━━ EXERCISE TEXT
It’s a great city to be in.  Kolkata has, of course, the reputation of being India’s intellectual and cultural capital and I’ve greatly enjoyed some stimulating discussions already in the time I’ve been here.

 

As a major trading port, Kolkata’s relationship with Australia goes back a long way – to the very early days of European settlement in Australia.  In 1798, Scottish-born Robert Campbell, who had a trading business in Kolkata, arrived in Sydney with a cargo from Kolkata.  This was the start of a successful enterprise involving the importation of goods from India to Australia.

 

Our business engagement has come a long way from those early times.  Trade and investment between Australia and India spans a wide range of industries, products and services – from mineral and energy commodities, to sophisticated manufactured goods; from large-scale business services and skills training, to niche products in many different sectors.

 

In West Bengal, Australian companies are a significant supplier of equipment, technology and services to the mining industry, which I know is strongly represented in this room.

 

And, in the other direction, there are Kolkata-based companies such as Tega Industries and Global Reach, which have established a presence in Australia, in these cases in the mining and education sectors, respectively.

 

It’s wonderful there are these – and many more – examples of business between Australia and India, benefiting producers and consumers in both countries.

 

This is part of a deepening and broadening of the relationship.  We are sharing closer strategic links.  And expanding people-to-people connections are creating important new and very positive dynamics.

 

I can give you many figures to demonstrate these increasing linkages. Almost half a million – out of a total Australian population of 24 million – are of Indian origin.  There are 53,000 Indian students studying in Australia. 233,000 Indians visited Australia in 2015, our eighth largest source of visitors.

 

India and Australia have an important future together.

 

But I have to say– returning to our economic relationship – there is a lot of unfulfilled potential too.
━━━━
━━ RECORDS TO PROCESS
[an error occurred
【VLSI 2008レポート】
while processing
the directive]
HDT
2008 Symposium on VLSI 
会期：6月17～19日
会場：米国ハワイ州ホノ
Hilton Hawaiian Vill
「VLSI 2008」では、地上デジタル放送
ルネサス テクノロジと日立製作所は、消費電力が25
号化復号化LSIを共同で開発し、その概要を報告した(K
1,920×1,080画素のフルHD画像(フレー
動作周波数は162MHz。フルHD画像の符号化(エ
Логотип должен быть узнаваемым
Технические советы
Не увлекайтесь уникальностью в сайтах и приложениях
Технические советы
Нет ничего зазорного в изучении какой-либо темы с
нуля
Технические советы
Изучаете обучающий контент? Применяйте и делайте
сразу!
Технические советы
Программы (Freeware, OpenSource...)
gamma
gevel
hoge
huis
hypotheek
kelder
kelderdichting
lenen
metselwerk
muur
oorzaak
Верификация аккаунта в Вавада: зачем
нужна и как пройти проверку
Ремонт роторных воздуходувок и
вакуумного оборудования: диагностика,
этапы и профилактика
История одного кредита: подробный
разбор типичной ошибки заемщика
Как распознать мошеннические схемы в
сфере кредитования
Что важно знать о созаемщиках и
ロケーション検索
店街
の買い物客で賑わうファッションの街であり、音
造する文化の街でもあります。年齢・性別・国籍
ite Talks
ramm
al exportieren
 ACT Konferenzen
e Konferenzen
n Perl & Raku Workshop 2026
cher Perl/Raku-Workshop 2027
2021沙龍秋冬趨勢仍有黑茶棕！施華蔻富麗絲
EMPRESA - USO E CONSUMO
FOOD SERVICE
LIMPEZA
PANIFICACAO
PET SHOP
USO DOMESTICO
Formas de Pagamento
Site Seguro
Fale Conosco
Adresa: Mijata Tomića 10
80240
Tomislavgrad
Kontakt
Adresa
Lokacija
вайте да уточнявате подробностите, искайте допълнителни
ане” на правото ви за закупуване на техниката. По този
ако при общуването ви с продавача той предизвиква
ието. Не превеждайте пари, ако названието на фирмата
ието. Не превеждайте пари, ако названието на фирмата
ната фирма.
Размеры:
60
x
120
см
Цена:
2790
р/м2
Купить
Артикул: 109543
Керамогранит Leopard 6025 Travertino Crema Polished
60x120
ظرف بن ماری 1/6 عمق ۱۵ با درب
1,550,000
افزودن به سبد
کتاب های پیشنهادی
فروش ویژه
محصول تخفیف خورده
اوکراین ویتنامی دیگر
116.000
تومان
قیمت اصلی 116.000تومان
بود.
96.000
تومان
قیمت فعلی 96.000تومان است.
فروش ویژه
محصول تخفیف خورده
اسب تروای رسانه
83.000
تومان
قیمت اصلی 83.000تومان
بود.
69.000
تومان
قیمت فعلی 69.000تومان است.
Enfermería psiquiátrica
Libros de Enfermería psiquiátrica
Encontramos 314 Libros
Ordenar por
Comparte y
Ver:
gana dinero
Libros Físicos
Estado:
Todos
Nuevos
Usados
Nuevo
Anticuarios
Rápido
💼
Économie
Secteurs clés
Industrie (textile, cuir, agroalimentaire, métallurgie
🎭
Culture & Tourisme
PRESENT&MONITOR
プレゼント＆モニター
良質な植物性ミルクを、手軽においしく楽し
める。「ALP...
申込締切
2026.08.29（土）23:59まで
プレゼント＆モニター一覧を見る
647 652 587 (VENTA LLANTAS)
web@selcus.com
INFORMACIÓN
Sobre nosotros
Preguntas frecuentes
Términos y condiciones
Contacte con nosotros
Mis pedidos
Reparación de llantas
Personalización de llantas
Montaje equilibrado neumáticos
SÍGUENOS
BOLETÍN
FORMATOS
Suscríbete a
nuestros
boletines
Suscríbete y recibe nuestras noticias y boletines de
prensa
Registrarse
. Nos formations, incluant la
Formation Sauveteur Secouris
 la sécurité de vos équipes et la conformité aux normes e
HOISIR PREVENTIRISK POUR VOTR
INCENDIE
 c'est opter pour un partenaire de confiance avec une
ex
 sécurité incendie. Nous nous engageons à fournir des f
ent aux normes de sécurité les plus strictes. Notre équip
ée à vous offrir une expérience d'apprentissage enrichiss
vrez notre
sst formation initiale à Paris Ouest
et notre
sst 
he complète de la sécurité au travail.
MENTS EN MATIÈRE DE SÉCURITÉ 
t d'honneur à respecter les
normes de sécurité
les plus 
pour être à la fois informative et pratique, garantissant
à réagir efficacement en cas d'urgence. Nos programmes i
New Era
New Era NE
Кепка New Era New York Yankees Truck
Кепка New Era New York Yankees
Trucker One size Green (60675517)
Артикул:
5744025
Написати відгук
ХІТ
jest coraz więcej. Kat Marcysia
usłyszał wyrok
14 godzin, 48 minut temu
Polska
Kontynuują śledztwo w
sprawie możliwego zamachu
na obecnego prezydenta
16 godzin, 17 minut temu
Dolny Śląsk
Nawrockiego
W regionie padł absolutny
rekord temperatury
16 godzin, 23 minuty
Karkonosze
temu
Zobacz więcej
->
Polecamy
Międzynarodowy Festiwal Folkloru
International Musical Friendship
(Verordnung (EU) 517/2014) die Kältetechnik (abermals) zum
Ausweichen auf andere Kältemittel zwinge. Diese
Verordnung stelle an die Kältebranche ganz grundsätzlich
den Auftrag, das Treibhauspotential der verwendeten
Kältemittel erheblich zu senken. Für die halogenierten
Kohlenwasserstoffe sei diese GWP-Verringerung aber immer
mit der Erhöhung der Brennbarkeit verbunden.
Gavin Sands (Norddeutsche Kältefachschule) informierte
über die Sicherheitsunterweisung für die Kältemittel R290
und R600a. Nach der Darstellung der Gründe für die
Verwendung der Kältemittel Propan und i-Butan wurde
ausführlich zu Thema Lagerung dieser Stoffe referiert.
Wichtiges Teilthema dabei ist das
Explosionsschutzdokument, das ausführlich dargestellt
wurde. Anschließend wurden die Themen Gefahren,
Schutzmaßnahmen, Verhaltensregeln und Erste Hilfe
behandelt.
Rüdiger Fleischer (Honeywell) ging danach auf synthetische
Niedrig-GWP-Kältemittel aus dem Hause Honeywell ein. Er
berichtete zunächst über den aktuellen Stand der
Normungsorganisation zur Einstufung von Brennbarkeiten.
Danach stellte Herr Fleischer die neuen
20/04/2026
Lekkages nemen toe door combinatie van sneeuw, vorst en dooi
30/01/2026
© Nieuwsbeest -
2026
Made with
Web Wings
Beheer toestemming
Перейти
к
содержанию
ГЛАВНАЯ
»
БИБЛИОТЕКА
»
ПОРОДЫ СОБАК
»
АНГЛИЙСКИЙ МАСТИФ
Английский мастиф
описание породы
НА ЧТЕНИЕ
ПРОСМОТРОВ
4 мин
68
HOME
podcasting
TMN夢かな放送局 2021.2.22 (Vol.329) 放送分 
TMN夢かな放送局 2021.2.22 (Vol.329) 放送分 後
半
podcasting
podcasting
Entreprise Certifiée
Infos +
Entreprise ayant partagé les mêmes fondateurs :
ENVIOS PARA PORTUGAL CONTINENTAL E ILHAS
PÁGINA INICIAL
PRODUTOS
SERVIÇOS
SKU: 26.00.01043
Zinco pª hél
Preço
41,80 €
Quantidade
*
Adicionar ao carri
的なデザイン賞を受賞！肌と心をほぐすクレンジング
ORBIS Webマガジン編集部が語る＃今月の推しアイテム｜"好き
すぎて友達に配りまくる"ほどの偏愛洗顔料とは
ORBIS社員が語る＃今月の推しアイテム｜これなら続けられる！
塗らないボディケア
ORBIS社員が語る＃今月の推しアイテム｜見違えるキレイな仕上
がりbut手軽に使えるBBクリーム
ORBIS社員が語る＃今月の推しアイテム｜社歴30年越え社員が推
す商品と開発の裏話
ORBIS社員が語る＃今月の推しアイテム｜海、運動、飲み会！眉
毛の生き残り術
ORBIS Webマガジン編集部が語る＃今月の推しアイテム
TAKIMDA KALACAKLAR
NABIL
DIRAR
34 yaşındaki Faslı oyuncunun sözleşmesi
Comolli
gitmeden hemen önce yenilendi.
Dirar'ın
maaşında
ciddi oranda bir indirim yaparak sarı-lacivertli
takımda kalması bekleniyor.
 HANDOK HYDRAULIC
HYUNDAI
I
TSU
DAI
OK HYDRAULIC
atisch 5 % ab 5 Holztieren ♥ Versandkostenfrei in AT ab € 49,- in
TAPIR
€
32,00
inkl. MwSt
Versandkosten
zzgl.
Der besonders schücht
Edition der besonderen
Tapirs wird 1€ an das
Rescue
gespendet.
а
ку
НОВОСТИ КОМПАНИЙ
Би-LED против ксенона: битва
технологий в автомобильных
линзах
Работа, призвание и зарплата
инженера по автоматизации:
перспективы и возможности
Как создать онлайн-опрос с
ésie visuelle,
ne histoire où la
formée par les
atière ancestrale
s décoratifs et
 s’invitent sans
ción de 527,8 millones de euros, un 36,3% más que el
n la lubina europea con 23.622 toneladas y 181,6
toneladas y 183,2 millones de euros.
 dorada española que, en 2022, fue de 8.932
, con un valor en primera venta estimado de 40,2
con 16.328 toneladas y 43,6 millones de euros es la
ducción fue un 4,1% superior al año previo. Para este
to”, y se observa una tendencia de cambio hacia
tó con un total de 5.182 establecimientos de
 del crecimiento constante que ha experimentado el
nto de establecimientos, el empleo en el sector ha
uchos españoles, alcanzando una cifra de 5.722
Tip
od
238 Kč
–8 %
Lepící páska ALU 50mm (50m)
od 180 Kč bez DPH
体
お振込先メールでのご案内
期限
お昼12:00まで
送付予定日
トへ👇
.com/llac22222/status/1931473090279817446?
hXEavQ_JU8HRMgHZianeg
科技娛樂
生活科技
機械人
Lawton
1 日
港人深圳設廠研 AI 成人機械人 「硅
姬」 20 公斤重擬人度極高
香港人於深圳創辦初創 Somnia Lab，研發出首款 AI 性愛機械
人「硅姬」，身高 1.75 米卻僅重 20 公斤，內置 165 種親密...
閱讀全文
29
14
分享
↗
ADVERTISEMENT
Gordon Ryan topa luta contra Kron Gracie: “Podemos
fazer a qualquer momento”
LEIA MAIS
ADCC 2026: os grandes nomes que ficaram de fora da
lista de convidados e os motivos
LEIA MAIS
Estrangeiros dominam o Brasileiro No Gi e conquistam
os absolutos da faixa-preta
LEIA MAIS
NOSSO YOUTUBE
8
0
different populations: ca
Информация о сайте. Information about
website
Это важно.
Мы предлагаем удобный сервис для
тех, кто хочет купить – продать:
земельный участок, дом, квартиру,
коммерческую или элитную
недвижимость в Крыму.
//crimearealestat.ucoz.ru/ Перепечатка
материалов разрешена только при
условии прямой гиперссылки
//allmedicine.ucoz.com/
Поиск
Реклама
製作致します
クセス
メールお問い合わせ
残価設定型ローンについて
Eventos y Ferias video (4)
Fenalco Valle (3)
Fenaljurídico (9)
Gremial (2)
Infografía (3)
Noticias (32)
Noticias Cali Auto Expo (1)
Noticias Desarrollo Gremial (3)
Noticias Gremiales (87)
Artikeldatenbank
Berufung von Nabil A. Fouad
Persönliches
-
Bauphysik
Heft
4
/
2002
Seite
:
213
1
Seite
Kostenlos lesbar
━━━━
**APPLY WHAT YOU READ:**
(1) According to the passage on Kolkata and Australia, in what year did Robert Campbell arrive in Sydney with a cargo from Kolkata?
(2) Rename "Технические советы" to "Полезные советы" in the part of the records that opens with the first line and closes with the line containing "e Konferenzen", leaving everything else unchanged. Give only those lines.
The records are unrelated to the passage on Kolkata and Australia.

**TASK-BY-TASK SOLUTIONS:**
(1) 1798

(2)
[an error occurred
【VLSI 2008レポート】
while processing
the directive]
HDT
2008 Symposium on VLSI 
会期：6月17～19日
会場：米国ハワイ州ホノ
Hilton Hawaiian Vill
「VLSI 2008」では、地上デジタル放送
ルネサス テクノロジと日立製作所は、消費電力が25
号化復号化LSIを共同で開発し、その概要を報告した(K
1,920×1,080画素のフルHD画像(フレー
動作周波数は162MHz。フルHD画像の符号化(エ
Логотип должен быть узнаваемым
Полезные советы
Не увлекайтесь уникальностью в сайтах и приложениях
Полезные советы
Нет ничего зазорного в изучении какой-либо темы с
нуля
Полезные советы
Изучаете обучающий контент? Применяйте и делайте
сразу!
Полезные советы
Программы (Freeware, OpenSource...)
gamma
gevel
hoge
huis
hypotheek
kelder
kelderdichting
lenen
metselwerk
muur
oorzaak
Верификация аккаунта в Вавада: зачем
нужна и как пройти проверку
Ремонт роторных воздуходувок и
вакуумного оборудования: диагностика,
этапы и профилактика
История одного кредита: подробный
разбор типичной ошибки заемщика
Как распознать мошеннические схемы в
сфере кредитования
Что важно знать о созаемщиках и
ロケーション検索
店街
の買い物客で賑わうファッションの街であり、音
造する文化の街でもあります。年齢・性別・国籍
ite Talks
ramm
al exportieren
 ACT Konferenzen
e Konferenzen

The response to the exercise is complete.